Anatomy · Upper Limb Nerves, Brachial Plexus and Lesions

A patient has weakness of the intrinsic hand muscles on both the ulnar and median nerve distributions, with sparing of the thenar muscles. The injury is most likely at which level?

  • A Median nerve at the wrist (carpal tunnel syndrome)
  • B Posterior cord of the brachial plexus
  • C Ulnar nerve at the cubital tunnel
  • D Lower trunk or medial cord of the brachial plexus (C8-T1)
Correct answer: D. Lower trunk or medial cord of the brachial plexus (C8-T1)

Explanation

Intrinsic hand muscles (lumbricals 3-4, interossei, hypothenar muscles) are supplied by the ulnar nerve (C8-T1). The thenar muscles (opponens, abductor pollicis brevis, flexor pollicis brevis-superficial head) receive median nerve supply (C8-T1 via recurrent branch), and the first two lumbricals receive median nerve supply.

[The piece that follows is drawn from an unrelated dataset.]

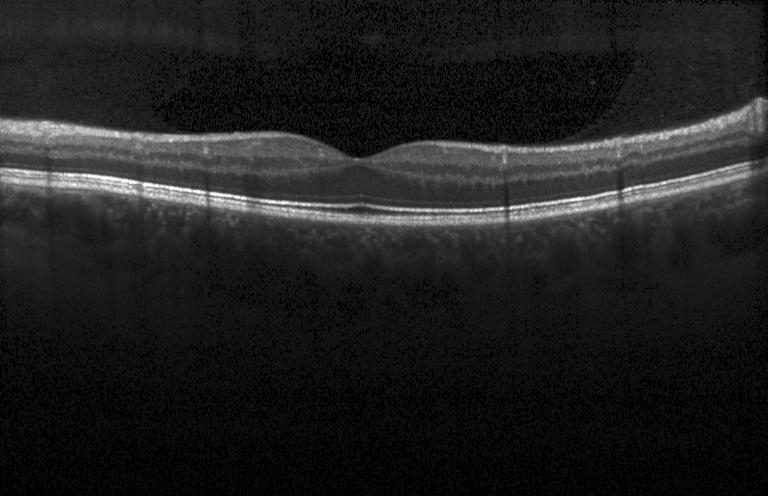

Retinal OCT B-scan · spectral-domain optical coherence tomography · through the macula · instrument: Heidelberg Spectralis.
Diagnosis: no choroidal neovascularization, diabetic macular edema, or drusen.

If all intrinsic muscles including median-supplied lumbricals 1-2 but excluding thenar muscles are weak, the lesion must be proximal — at the C8-T1 level (lower trunk or medial cord) — where the fibres that will eventually form both the ulnar nerve and the median nerve's contribution to hand intrinsics travel together, while the thenar recurrent branch territory may be variably spared by the level of lesion.

Reference: BD Chaurasia's Human Anatomy, 8th ed.